[Saved entries]
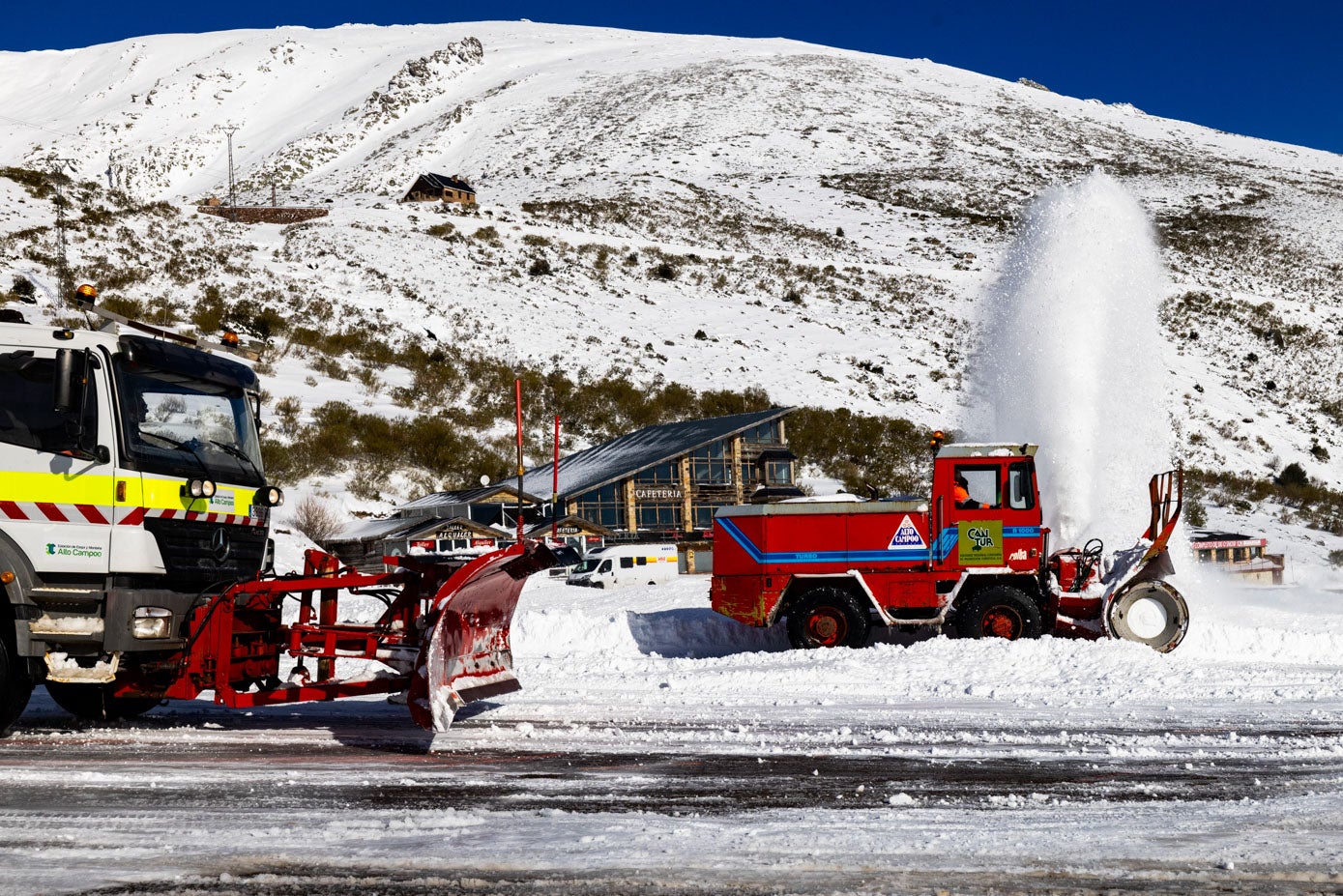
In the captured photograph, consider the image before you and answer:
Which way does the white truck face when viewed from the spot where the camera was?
facing the viewer and to the right of the viewer

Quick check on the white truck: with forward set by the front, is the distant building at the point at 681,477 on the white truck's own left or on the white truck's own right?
on the white truck's own left

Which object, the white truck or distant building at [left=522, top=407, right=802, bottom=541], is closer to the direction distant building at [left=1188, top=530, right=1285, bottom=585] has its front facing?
the white truck

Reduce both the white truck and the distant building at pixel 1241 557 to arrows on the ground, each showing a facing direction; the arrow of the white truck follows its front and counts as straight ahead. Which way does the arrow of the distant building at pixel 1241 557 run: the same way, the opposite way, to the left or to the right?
to the right

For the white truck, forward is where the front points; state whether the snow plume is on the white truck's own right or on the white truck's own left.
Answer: on the white truck's own left

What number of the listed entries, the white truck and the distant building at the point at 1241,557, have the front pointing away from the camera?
0

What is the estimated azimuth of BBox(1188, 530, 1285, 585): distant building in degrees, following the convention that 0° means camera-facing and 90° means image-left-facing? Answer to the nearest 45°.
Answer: approximately 0°

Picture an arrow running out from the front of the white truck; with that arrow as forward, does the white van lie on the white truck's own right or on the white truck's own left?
on the white truck's own left

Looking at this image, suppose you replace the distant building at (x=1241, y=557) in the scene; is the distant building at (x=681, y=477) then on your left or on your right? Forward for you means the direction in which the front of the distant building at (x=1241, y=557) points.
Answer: on your right
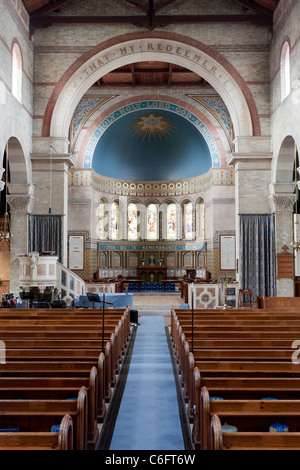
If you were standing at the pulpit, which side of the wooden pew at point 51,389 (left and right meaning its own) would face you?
front

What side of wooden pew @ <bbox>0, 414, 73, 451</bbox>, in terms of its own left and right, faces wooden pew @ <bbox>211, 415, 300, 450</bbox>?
right

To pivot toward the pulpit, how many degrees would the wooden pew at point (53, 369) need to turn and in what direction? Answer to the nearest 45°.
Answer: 0° — it already faces it

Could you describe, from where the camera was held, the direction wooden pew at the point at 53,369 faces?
facing away from the viewer

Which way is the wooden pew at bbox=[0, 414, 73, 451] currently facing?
away from the camera

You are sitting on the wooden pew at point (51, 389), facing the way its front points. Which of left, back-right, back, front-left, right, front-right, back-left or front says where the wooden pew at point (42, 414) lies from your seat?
back

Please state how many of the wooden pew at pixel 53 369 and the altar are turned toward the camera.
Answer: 1

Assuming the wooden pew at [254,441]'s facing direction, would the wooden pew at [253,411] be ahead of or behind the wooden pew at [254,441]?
ahead

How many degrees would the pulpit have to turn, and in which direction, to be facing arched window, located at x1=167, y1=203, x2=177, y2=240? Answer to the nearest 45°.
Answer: approximately 135° to its left

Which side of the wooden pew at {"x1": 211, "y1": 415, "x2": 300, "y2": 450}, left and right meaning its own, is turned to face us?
back

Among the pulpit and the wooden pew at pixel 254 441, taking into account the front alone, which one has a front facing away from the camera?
the wooden pew

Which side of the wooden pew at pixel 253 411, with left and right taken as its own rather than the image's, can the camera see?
back

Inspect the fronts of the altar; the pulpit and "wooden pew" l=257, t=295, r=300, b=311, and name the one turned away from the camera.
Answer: the wooden pew

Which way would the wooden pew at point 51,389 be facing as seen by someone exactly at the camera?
facing away from the viewer
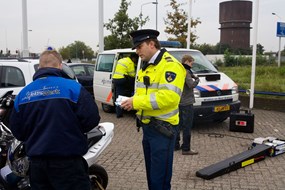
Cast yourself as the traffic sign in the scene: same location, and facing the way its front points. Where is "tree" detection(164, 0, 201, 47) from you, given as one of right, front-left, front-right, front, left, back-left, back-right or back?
back-right

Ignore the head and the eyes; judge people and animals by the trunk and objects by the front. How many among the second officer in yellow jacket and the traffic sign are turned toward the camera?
1

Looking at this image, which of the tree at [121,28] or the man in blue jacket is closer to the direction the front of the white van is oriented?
the man in blue jacket

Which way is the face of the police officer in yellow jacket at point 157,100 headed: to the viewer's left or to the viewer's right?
to the viewer's left

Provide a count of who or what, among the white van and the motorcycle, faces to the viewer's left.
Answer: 1

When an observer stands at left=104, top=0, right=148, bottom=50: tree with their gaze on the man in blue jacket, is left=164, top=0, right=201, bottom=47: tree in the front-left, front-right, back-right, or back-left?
back-left

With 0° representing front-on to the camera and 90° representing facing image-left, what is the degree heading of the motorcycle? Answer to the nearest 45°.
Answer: approximately 90°

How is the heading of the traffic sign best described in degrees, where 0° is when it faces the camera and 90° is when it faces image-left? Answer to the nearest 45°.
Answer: approximately 0°

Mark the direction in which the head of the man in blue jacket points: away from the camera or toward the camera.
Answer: away from the camera
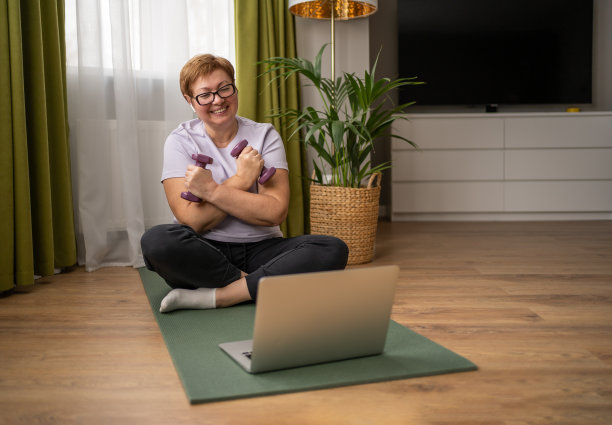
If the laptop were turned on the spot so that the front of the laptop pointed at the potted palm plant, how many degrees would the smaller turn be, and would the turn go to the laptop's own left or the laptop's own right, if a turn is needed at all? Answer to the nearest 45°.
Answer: approximately 45° to the laptop's own right

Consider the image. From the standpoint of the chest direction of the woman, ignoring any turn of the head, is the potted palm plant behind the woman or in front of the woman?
behind

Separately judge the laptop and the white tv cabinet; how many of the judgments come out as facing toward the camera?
1

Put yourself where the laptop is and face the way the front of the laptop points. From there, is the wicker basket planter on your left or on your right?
on your right

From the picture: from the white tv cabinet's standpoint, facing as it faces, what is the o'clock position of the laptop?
The laptop is roughly at 12 o'clock from the white tv cabinet.

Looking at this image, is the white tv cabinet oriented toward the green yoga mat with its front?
yes
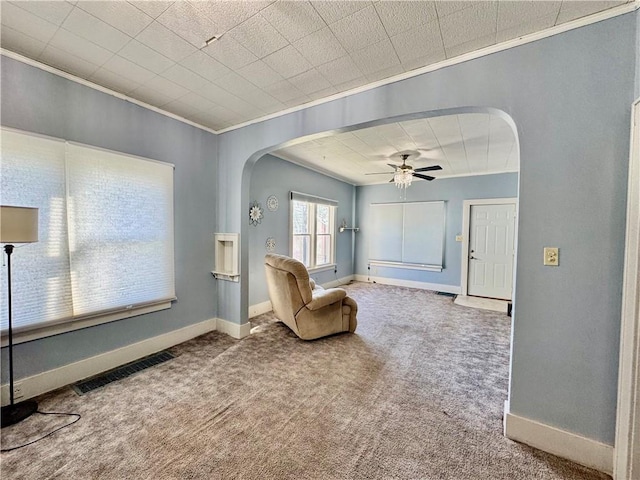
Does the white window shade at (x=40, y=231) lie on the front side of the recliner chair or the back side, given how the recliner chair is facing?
on the back side

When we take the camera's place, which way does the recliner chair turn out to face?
facing away from the viewer and to the right of the viewer

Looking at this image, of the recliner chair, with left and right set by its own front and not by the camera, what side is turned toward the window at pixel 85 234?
back

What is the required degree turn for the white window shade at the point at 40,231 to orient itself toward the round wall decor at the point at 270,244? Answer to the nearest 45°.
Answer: approximately 45° to its left

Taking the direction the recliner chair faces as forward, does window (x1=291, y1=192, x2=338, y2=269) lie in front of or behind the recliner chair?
in front

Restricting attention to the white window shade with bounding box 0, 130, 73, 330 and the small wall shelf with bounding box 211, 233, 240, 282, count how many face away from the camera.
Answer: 0

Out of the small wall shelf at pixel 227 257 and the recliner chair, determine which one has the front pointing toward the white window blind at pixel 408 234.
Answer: the recliner chair

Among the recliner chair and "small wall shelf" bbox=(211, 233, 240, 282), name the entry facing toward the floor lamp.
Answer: the small wall shelf

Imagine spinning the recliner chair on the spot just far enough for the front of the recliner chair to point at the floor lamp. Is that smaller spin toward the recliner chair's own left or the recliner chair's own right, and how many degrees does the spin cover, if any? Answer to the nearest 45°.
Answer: approximately 180°

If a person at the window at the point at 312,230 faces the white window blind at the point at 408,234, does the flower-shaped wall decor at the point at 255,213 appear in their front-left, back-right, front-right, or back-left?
back-right

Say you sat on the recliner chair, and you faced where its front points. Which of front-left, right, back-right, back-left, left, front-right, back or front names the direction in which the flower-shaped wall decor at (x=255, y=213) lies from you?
left

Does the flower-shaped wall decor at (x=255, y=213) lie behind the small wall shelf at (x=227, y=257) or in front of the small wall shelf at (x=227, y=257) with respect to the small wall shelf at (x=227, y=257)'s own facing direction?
behind

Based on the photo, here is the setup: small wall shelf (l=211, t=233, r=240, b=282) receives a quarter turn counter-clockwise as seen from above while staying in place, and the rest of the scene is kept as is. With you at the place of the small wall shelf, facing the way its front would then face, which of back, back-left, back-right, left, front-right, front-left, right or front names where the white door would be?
front-left

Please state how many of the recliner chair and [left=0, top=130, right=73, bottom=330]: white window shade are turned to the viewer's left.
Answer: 0

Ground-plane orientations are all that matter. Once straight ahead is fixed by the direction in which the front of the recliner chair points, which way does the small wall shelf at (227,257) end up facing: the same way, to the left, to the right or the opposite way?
the opposite way

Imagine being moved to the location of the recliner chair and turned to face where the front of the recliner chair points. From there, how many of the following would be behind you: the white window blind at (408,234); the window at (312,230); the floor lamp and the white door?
1

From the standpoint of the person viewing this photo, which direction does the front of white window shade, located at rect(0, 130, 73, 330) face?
facing the viewer and to the right of the viewer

*AIM OF THE TASK*
Can you write out, word for word, the stretch of the data from the line that contains "Provide a count" through the line that contains "The laptop is roughly"? Leave out any pictures.

*RESULT OF THE TASK*
Provide a count of who or what, among the white van and the motorcycle, faces to the viewer's left.
Answer: 1

When an observer stands at left=104, top=0, right=148, bottom=50: tree with their gaze on the man in blue jacket, is left=164, top=0, right=201, bottom=47: tree in the front-left, front-right, back-right, or back-left?
back-left

With 0° representing front-on to the camera and 90° representing facing image-left, what is the degree heading of the motorcycle? Answer to the nearest 45°.
Answer: approximately 90°

How is the heading of the traffic sign best described in degrees, where 0° is when it faces the camera and 90° is when it faces image-left? Answer to the nearest 45°.
Answer: approximately 0°

Mark the direction in which the head of the man in blue jacket points: away from the camera or toward the camera.
Answer: away from the camera
If the laptop were turned on the spot so that the front of the laptop pointed at the potted palm plant, how many degrees would the smaller turn be, and would the turn go to the laptop's own left or the laptop's own right, if a turn is needed at all? Answer to the nearest 45°.
Answer: approximately 45° to the laptop's own right

Consider the image. From the standpoint of the chest direction of the woman, ignoring any turn of the head, is the potted palm plant behind the woman or in front of the woman?
behind

Separately judge the laptop and the white tv cabinet; how many of the judgments come out as facing toward the camera?
1

Put yourself where the laptop is and face the way the front of the laptop points. From there, is the wicker basket planter on your left or on your right?
on your right

From the picture: from the white tv cabinet's standpoint, facing as it faces, what is the o'clock position of the laptop?
The laptop is roughly at 12 o'clock from the white tv cabinet.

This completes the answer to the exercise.